For anyone living on Lubbock streets for a year or more, Open Door, provides permanent supportive housing. KAMC News took a closer look at chronic homelessness in Lubbock.
According to Open Door, more than 40 adults that have been served by the organization have
made it out of chronic homelessness.
Ellarissa Happy, one of their residents, said she spent 20 years without a home.
“It is very, very hard,” Happy said. “I went into the cold and the snow.”
For years, she said she didn’t have a bed or a shower, or any basic necessities.
“Now that I have a home to stay in [and] a roof over my head, I don’t have to go through that,” Happy said.
Happy says some of the things she enjoys the most are clean clothes, being able to take a shower and having her own bed to sleep in. As she looks back at her life, she says there are some things she wishes she could change. However, she says she is moving forward.
“What’s really depressing is that I left my kids, I left my kids in Colorado in 2000,” Happy said. “I wish in time I could go back and do that.”
Happy is just one of dozens in Lubbock who spent time chronically homeless, living on the street for more than a year.
Ricardo Cortez, who has been in the housing program for three years, says the worst part was the uncertainty of living a life without a home.
“Where [am I] going to sleep, how [am I] going to eat,” Cortez said. “When it’s raining, when it’s cold, when it’s windy, where am I going to be.”
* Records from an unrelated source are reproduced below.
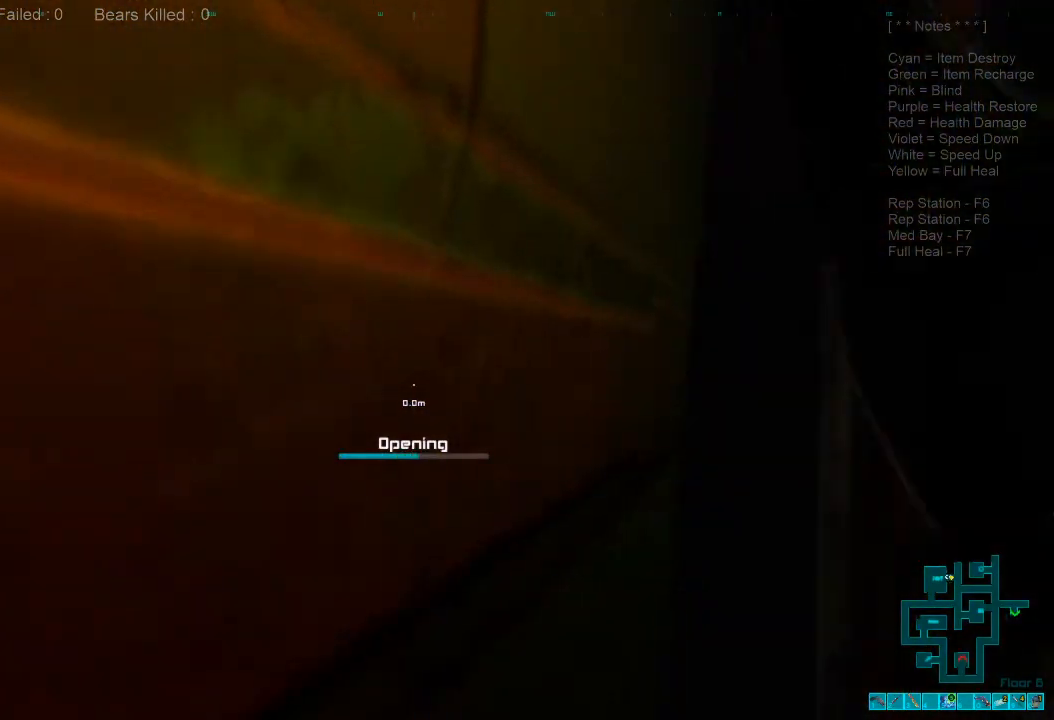
{"keys": [], "mouse": [], "events": []}
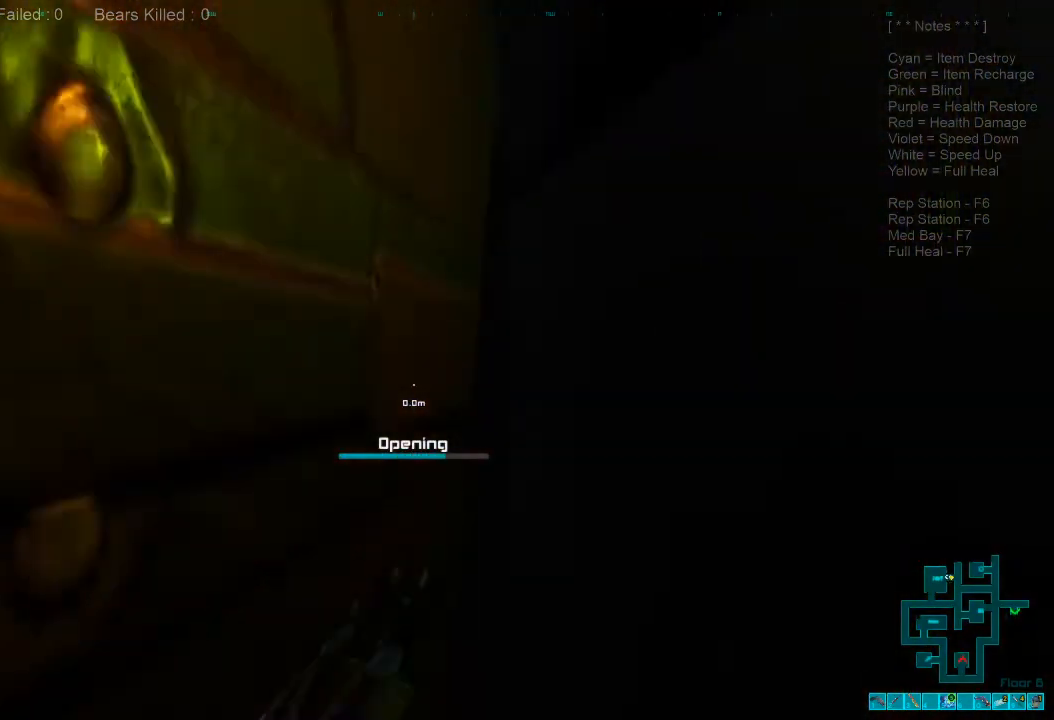
{"keys": [], "mouse": [], "events": []}
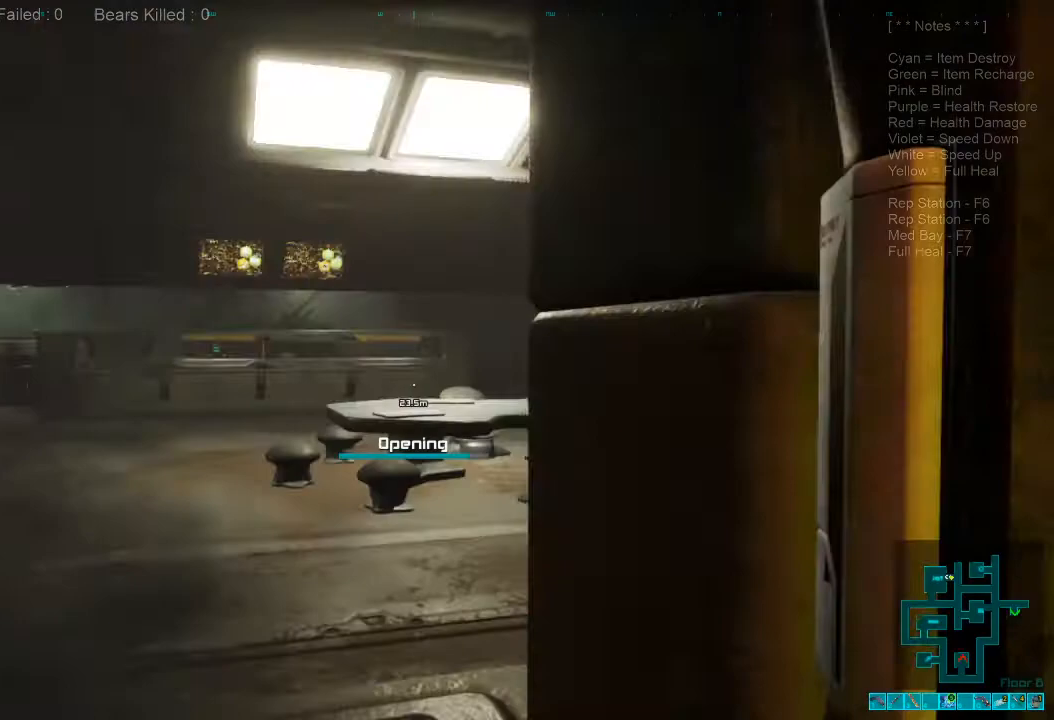
{"keys": ["w"], "mouse": [], "events": [[367, "w", "down"]]}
Another, Adolfo Caudillo, said he was homeless for six years. Caudillo says he suffered from substance abuse problems for years before he entered the housing program.
“Drugs and drugs, you get tired with it,” Caudillo said. “When I got my own place you change, you change a whole bunch.”
Open Door provides permanent supportive housing for more than 40 adults who have exited chronic homelessness.
According to Open Door, chronic homelessness in Lubbock accounts for roughly 10% to 15% of the total homeless population.
Katherine Hennecke, director of supportive services with Open Door, said it’s unlike situational homelessness. She says situational homelessness is very transitional, fluctuating all the time with an average person experiencing situational homelessness being 30 days or less.
“These are people who are experiencing not only homelessness, but have medical needs, mental health issues, they’re also struggling with substance abuse addictions,” Hennecke said.
One chronically homeless person can cost a city about $40,000 dollars per year, with emergency room visits, shelters and other expenses.
To fix that, Open Door started handing out keys to house people on the streets.
“When you get to see that moment when they open the door and use that key for the first time, it’s a very powerful moment,” Hennecke said.
KAMC News looked at the numbers to see if it’s working.
“Big impact, I think if you look at the past three years our point in time count, which is where at one point in the year we count our homeless population, that numbers been dropping,” said Sgt. Steven Bergen with the Lubbock Police Department’s Homeless Outreach Team.
With the help of open door and the homeless outreach team, numbers are dwindling.
According to the Texas homeless network, 85 people were chronically homeless in 2017, 44 people in 2018 and this year only 37 are living on the streets.
“We see that it is declining with those kinds of calls, criminal trespass, mental health calls,” Sgt. Bergen said.
KAMC News rode along with the H.O.T. team to get a closer look at what it’s like for people living on the streets.
“There used to be a lot of homeless subjects living in this area because obviously it’s really wooded, easy to hide,” said Clay Trotter, with the HOT team.
Happy said the pieces are coming together, she’s thankful to open door and loves her new home.
“I’m just proud every time I sit on the couch, I look around and I just say thank god,” Happy said.